Back in the 60s and 70s the Black Panther Party was severely harassed by police, FBI and CIA, who mounted a series of covert operations against its leading members. In 1980 Huey Newton presented a doctoral dissertation at Santa Cruz University entitled “War against the Panthers: A study of repression in America”. After a summary of Agency and Bureau political manoeuvres since their origins, Newton details COINTELPRO activities, aided and abetted by police and CIA, targeting the BPP. Organisations that are allowed to act in secret will always abuse that power. Surveillance must be surveyed attentively, and accountability before the law must be enforced on law enforcers. The alternative is a police state.

It has been shown that rats who receive half the food they would eat if there were no restrictions live much longer healthier lives than a comparative group who are not rationed. All life forms have evolved to manage natural cycles of abundance and scarcity. Fat and lean years, wet and dry ones and solar seasons were recurring events that varied the intake of nutrition for all species. In some parts of the world, this paradigm began to change a century or so ago. Since then on an expanding scale, crops, livestock and humans have been crammed with nutrients. After this long bout of gluttony it is increasingly apparent that less is best, especially when so many are still far short of the half portion.

Market prices are determined by three main causes. The blatant one is speculation financed with credit. The discrete one is monopoly and collusion. The historic one is the sharing of added value between capital and labour. Speculative prices inflate and deflate periodically. Monopolist prices are generally condemned and occasionally prosecuted. The division of added value has long term fluctuations. When labour’s share increases, prices will follow the same trend to maintain capital’s proportional part. When labour’s share is reduced, prices can fall without changing the part of capital. These three factors are essentially political and ideological, but they pass themselves off as supply and demand, as neutral and objective market forces.

Capital owns bonds, shares and real estate, and its mobility allows it to move from one investment to another in search of the best return. At present, the yield on housing is uncertain and rates of interest are minute, which leaves company profits and dividends. As they are quite substantial, share prices should continue to rise until dividends are as small as the interest paid on bonds. At that point, any rise in interest rates will knock down the prices of all three forms of investment, and renew speculative buying of commodities and gold in the same old roundabout. All this wealth washing around the world just to get more is a major hindrance to the welfare of planet Earth’s inhabitants.

The world’s duality is manifest, up and down, male and female, hot and cold, light and darkness, etc.

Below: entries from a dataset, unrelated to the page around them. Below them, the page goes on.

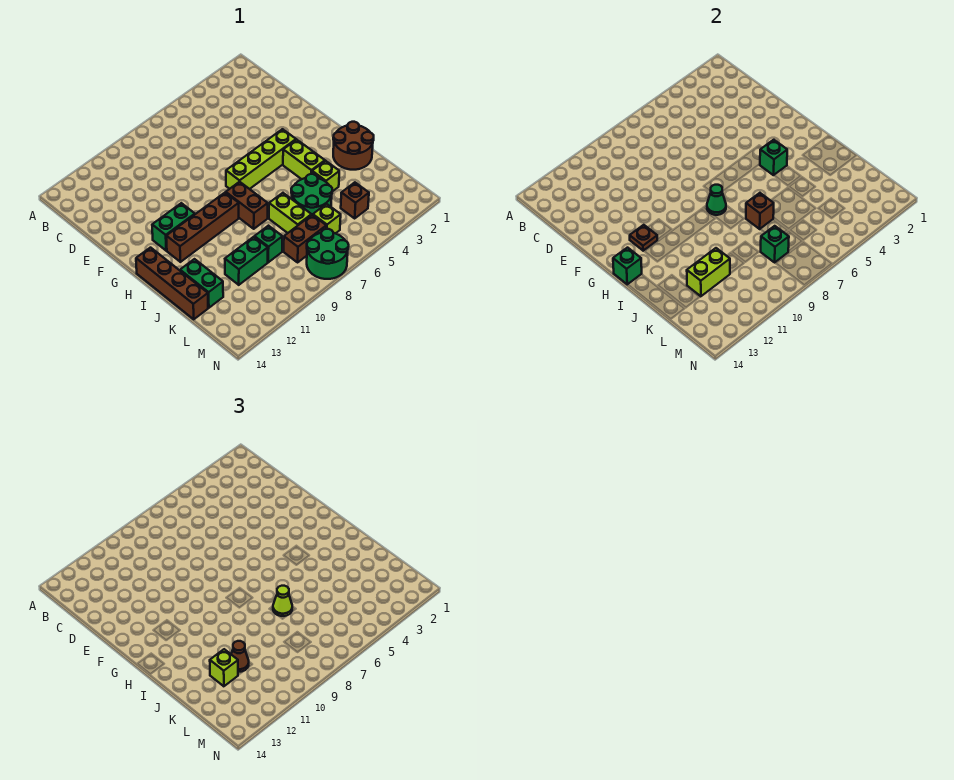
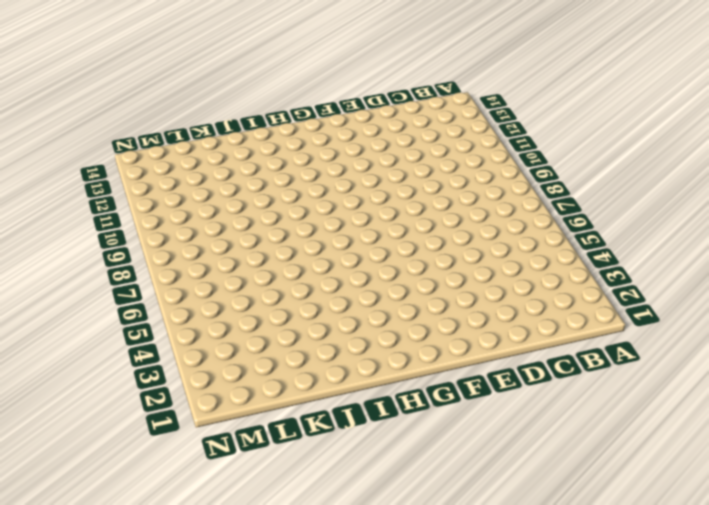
none -> lime brick G4:G7 level 1
none -> green brick G11:G12 level 1
none -> lime brick H4:I4 level 1

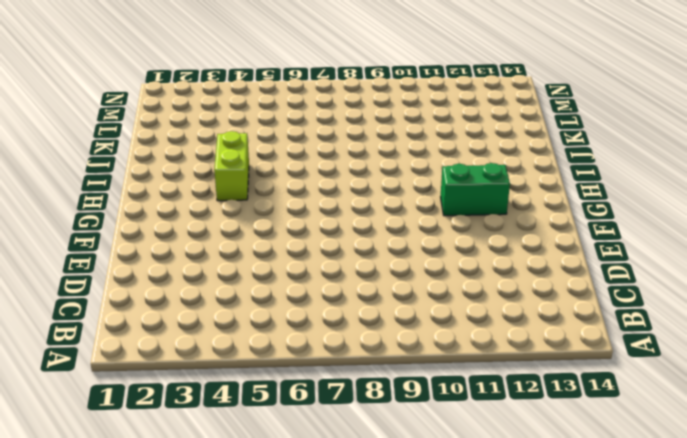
none -> lime brick G4:G7 level 1
none -> brown brick H8:I8 level 1
none -> brown brick H9:H12 level 1

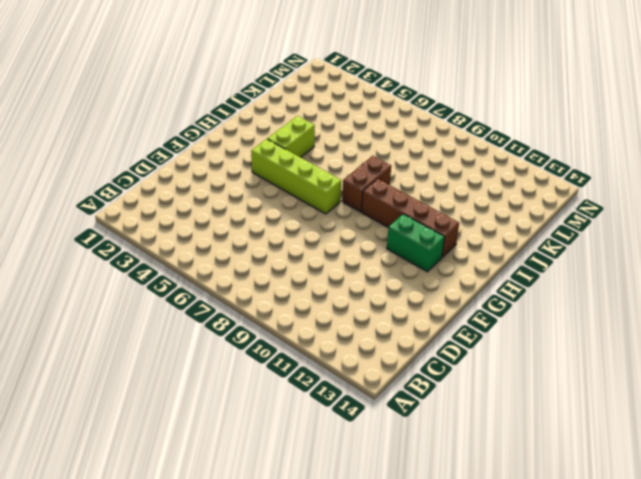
none -> brown brick H14:K14 level 1
none -> brown round brick I1:J2 level 1
none -> lime brick J4 level 1

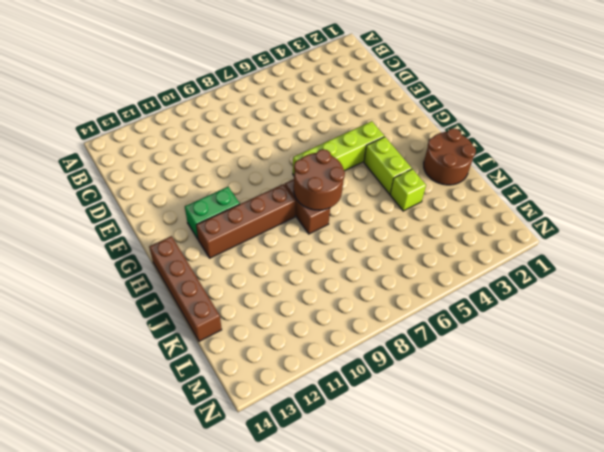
brown round brick H7:I8 level 2 -> green cone H8 level 2
none -> green round brick J5:K6 level 1
none -> lime brick J7:K7 level 1
none -> green brick J13:K13 level 1

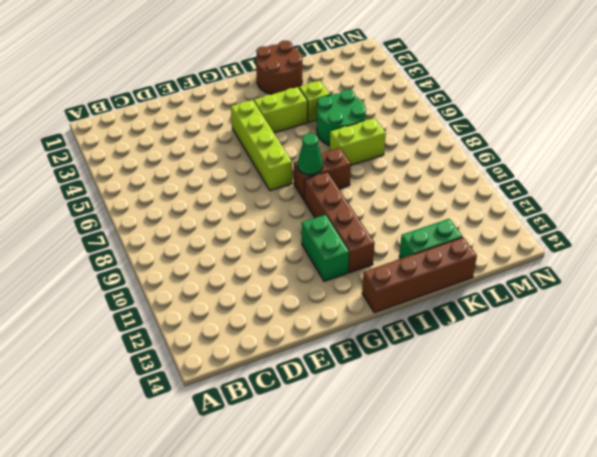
none -> green brick K9 level 1
none -> green brick K10:K11 level 1
none -> brown brick L4 level 1

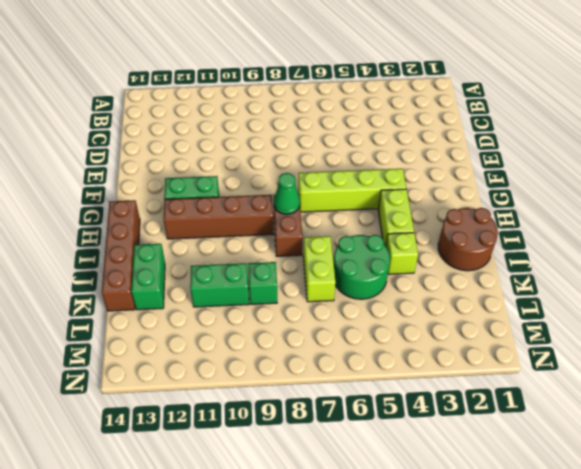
none -> brown brick L4 level 1
none -> lime brick L6 level 1
none -> brown brick L7:L8 level 1

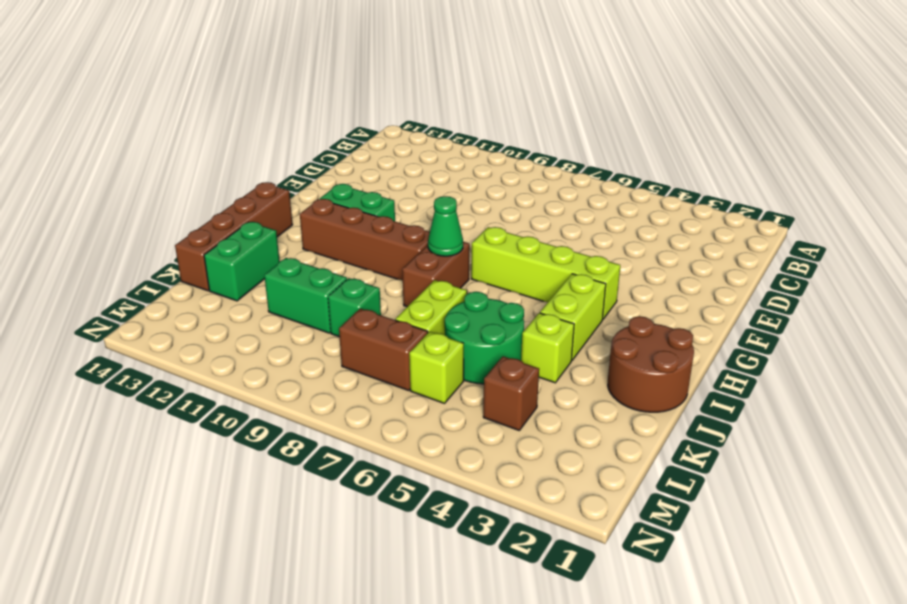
none -> green round brick M7:N8 level 1
none -> brown plate G12 level 2
none -> green brick H4 level 2

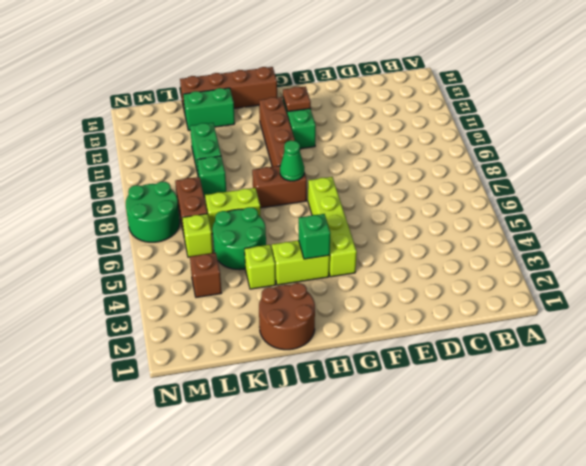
none -> green brick H14 level 2
none -> brown brick J7 level 2
none -> lime brick K11:K12 level 2

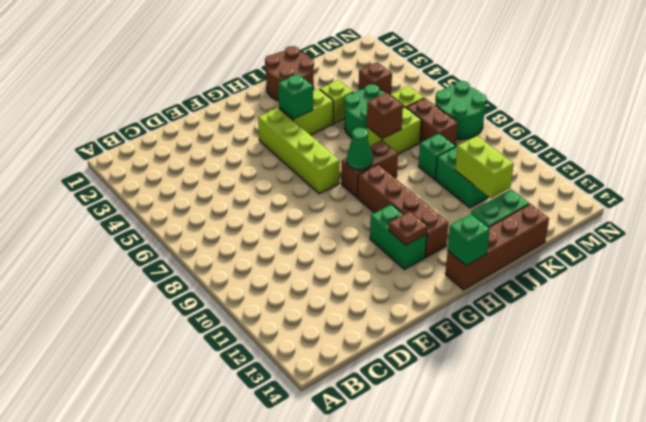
none -> green brick L8 level 2
none -> lime cone J7 level 3
none -> brown cone K11 level 3

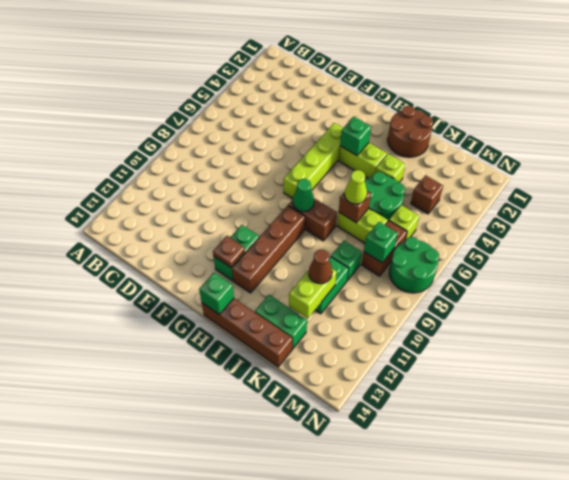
none -> lime brick K12 level 3

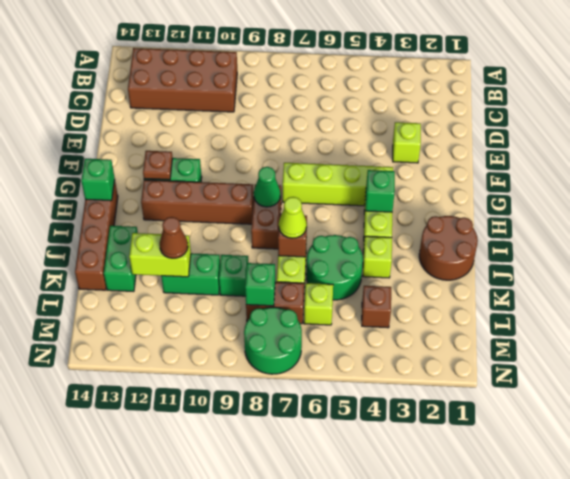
brown brick B10:C13 level 1 -> none
lime brick E3 level 1 -> lime brick K12 level 3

This obviousness produced several interpretations that developed into universal concepts. Taoism divided everything into passive and active, Mazdeism into good and evil, Platonism into mater and spirit, and dialectics into contradictions. However, the world’s duality is a permanent state and the opposites cannot exist individually. Lao Tzu’s opposing forces could not be exclusive, whereas Plato believed the spirit survived its material envelope, and Zarathustra taught that good would overcome evil. They thought one could be without the other, which is a negation of dualism. The dialectic approach keeps the opposites and sees their contradictions as an evolving process. As with capital and labour, the two aspects of a whole called production. In consistence with this dual reality, what do change are the ownership of capital and the sale of labour. Yin and Yang interact to generate new relations and transform the immutable.